Google Authenticator has the advantage that it's Open Source, but I can't really control whether the thing I downloaded in the app store is actually built from the public sources. But at least I can build my own if I have a developer account. Apparently people are having issues with GA on iOS7 though (it tends to forget the keys), so now I'm kinda out of luck.
Authy is both closed source and wants my cell phone number, Duo Security is just closed source.
I know it's crazy inconvenient in the long run, but I'd much rather install a github official authenticator app than to trust a third-party app with the github token.

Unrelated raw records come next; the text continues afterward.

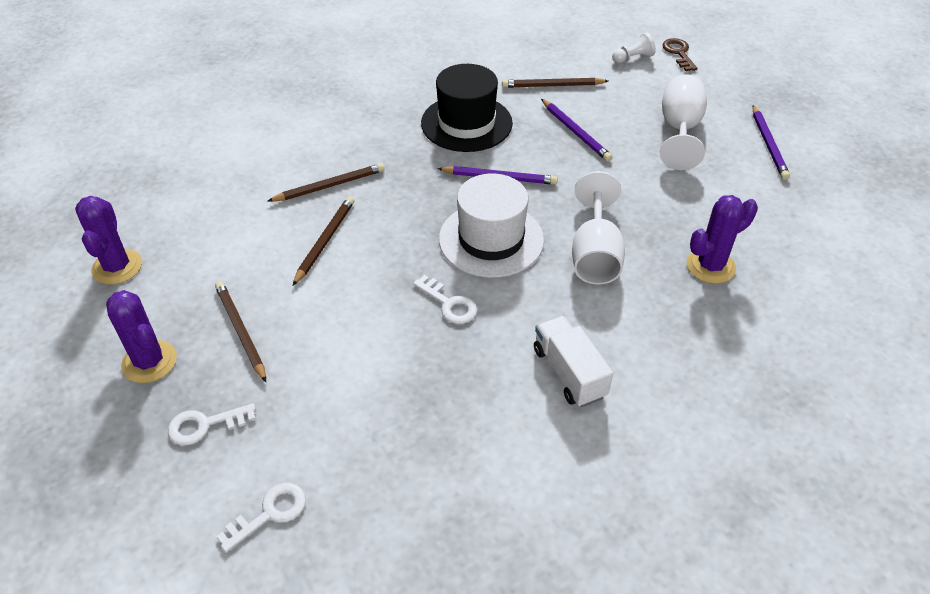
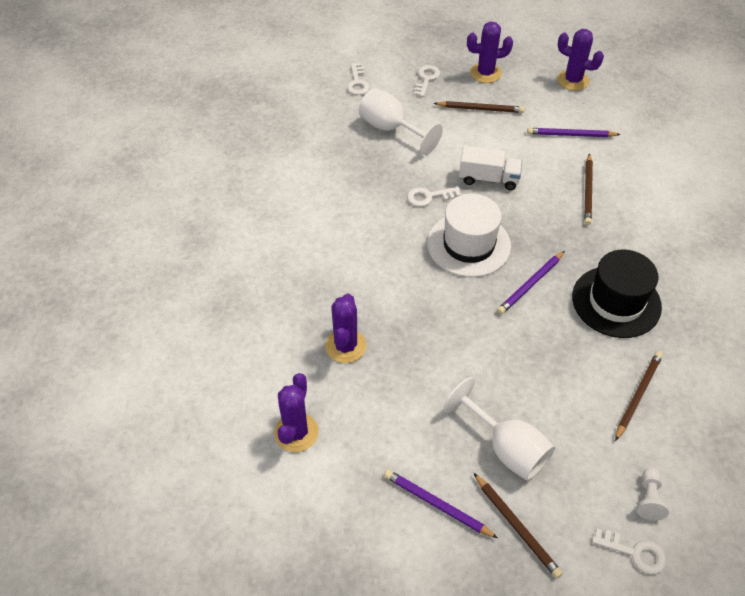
camera: 125 degrees right, 5 degrees up
brown pencil [293,196,354,285] -> brown pencil moved to [474,473,563,578]
white truck [534,316,613,407] -> white truck moved to [459,146,522,190]
purple pencil [541,99,612,161] -> purple pencil moved to [527,128,621,137]
white goblet [572,171,625,285] -> white goblet moved to [359,88,443,155]
brown key [662,38,697,71] -> white key [592,529,667,574]
none -> purple cactus [274,373,319,452]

But then what if Google pulls the rug out from under apps that rely on it and what if knowledgeable users like you don't like the idea of a third party having access to their second factor?

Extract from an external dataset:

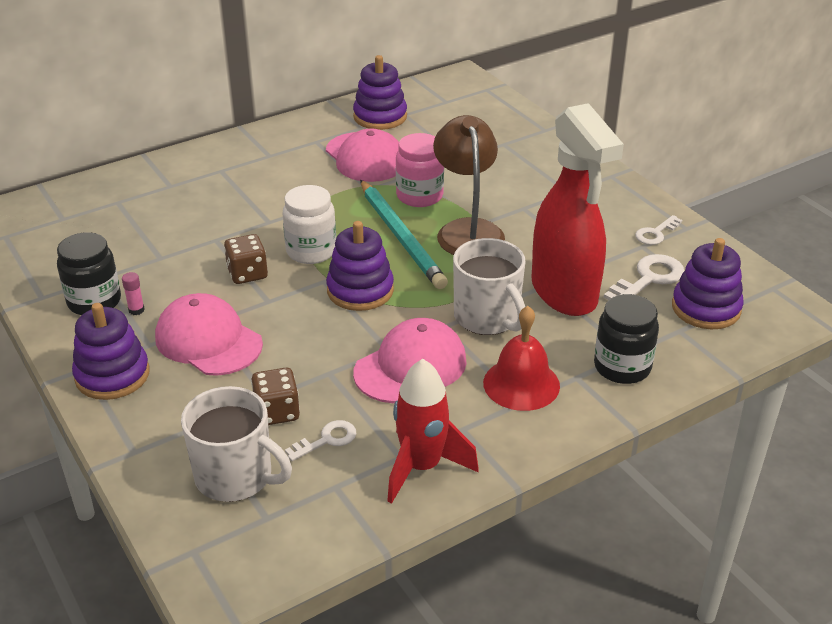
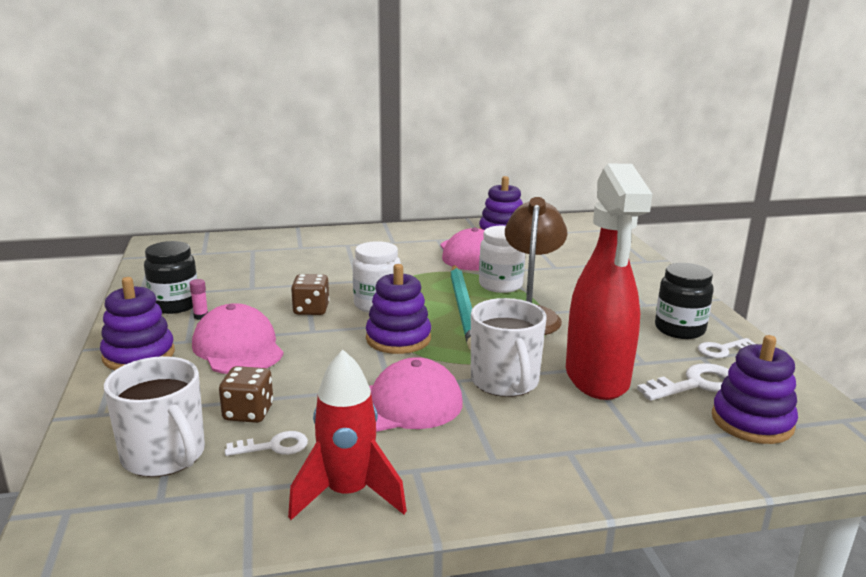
camera: 20 degrees right, 15 degrees down
pink jar [396,133,444,207] -> white jar [479,226,525,293]
red bell [483,306,560,411] -> none
black jar [594,294,659,384] -> black jar moved to [655,263,714,339]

I'm starting to think that unless you're willing to build your own authenticator apps for multiple mobile OSes SMS-only is the best way to go.

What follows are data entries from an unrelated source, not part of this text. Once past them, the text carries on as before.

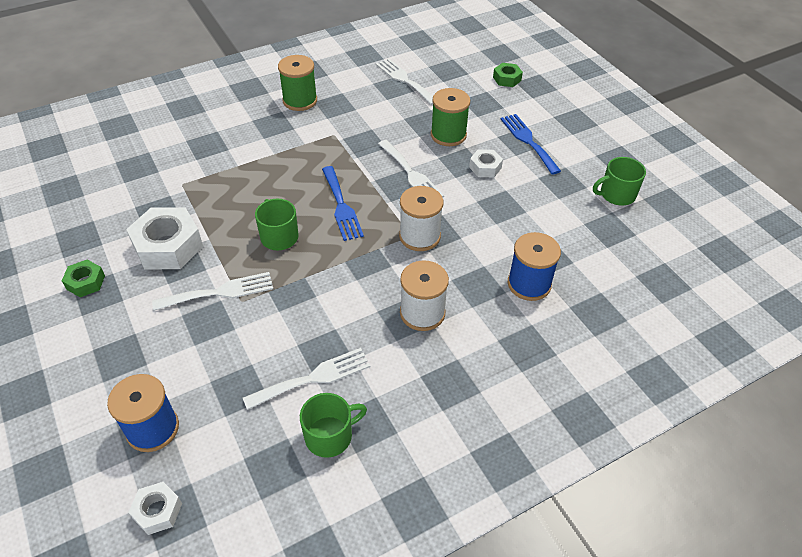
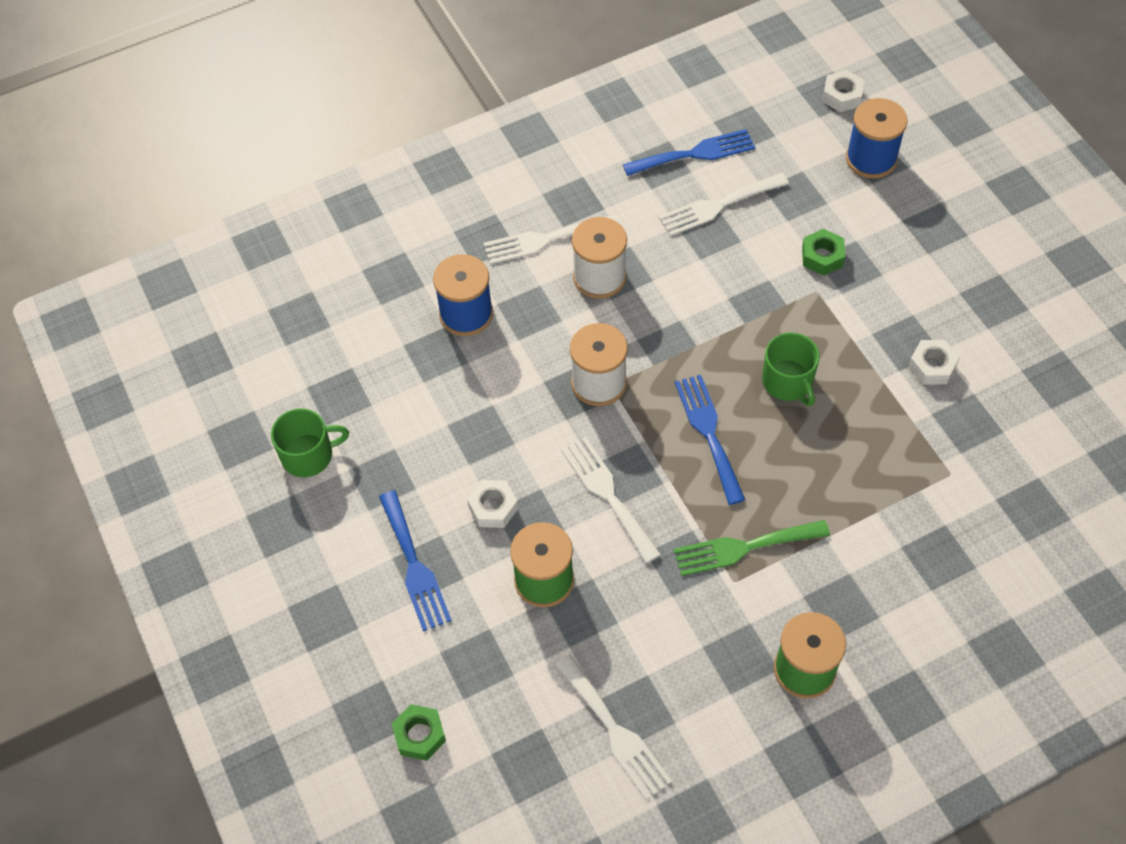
camera: 175 degrees left, 10 degrees up
green nut [62,260,105,297] -> green nut moved to [802,229,845,276]
white nut [126,207,203,270] -> white nut [908,340,960,385], size x0.52
white fork [152,272,273,311] -> white fork moved to [484,214,621,264]
green mug [300,393,367,458] -> blue fork [623,129,755,176]
none -> green fork [674,520,830,576]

As has been pointed out, it's open source (specifically, Apache 2.0)[1]. So, fork the code[2], if necessary find&replace any google trademarks, and republish as a dedicated authenticator for your own app. Or use one of the existing apps which have forked off gauthenticator, e.g. https://github.com/kaie/otp-authenticator-android .
[1] Except for some bits specific to gmail's 2-factor workflow added after v2.21
[2] git clone https://code.google.com/p/google-authenticator/
Or I can implement or build from source a TFA app I trust and use that.
I really hate sites that support TFA and don't support authentication apps as I have very poor phone service at both my home and place of work and hence SMS is a frustrating experience for me.
(If I'm logging in primarily from a phone/tablet, an authenticator app on the same device is much less secure against targeted attacks than a hardware token would be. Plus, hardware tokens allow lots of useful things like physical-escrow based access control.)
Yep. I opened mine one day and all my keys were gone. It's a real pain.
For those who missed it before, from a previous discussion on Authy:
> You're correct - there are serious security concerns with Authy's product, which were pointed out on an earlier HN thread: https://news.ycombinator.com/item?id=4916983
>Personally, I'd be concerned with trusting my credentials with any company unless all members of the leadership team (yes, including "nontech" people) are incredibly familiar with basic security terminology and practices.
> (Note that the founder is unclear when PBKDF2 and AES are being used in the product, which is concerning, because they have very different use cases and should be hard to confuse).
Headline-writing is very audience-specific. A headline that works fine in its original context (on a personal or company blog, for example) does not always work out of that context. In the early days, the "use original titles" guideline was much less rigidly enforced, and most users did a good job of tweaking titles to make them more informative and appropriate for the HN audience. When they failed, editors did a good job of fixing that.
Today it seems the rule is applied blindly and often detrimentally. And unlike, say, MetaFilter, where the moderators are visible and engaged with the community on questions of policy, the HN "editors" act invisibly and seem never to respond or engage with their readers. :(
Edit: This also connects every other account to my Google account, so I should only worry the Google account.
First, I make an encrypted disk image with a very strong, unique passphrase (easy on OSX, not sure about windows). In this I put the QR setup codes and my recovery codes. I put a copy of this on every device I own, every computer I own, stash it in my home directory on my server, and put it on dropbox. I then share the dropbox copy to two friends, and instruct them to hold on to it in case I lose access to all my devices. Any time I enable 2FA on a new account, like I did today, I update the image and redistribute it.
I previously kept a copy on github as well as dropbox, but now that both are behind 2FA I wouldn't be able to recover from those sources if I lost all my devices. Maybe I should push a copy to pages.github.io under some secret path that only I knew.
Oh, and check out BitTorrent Sync, it makes it really easy to distribute among my computers and phone without worrying about dropbox somehow losing my files or preventing my access.
So for me to be totally screwed, I would have to lose my phone and have my logins expire on both Dropbox and Google.
Hasn't happened yet =)
I was robbed at gunpoint, the perpetrator took both my phone and my laptop (the only computer authorized to login), which was the only computer that had a non-expired login.
I print out all the codes, stored them in a secure place in my house (with things like my passport). For the truly paranoid, get a safe, or a safety deposit box at a bank.
edit : genuinely interested to know why they are not able to support SMS in some countries and mainly India.
But Yubikey support as well please.
Right now there are Windows and Linux add on apps for Yubikey TOTP, but for OS X you have to pay $9 to a third party.
But then, I also wished that Yubikey supported PKCS#11, which looks like it may eventually be coming for the upscale Yubikey NEO.
Yubico is pretty cool in that they made something that is fairly programmable, but the better supported standards are not well supported by defualt.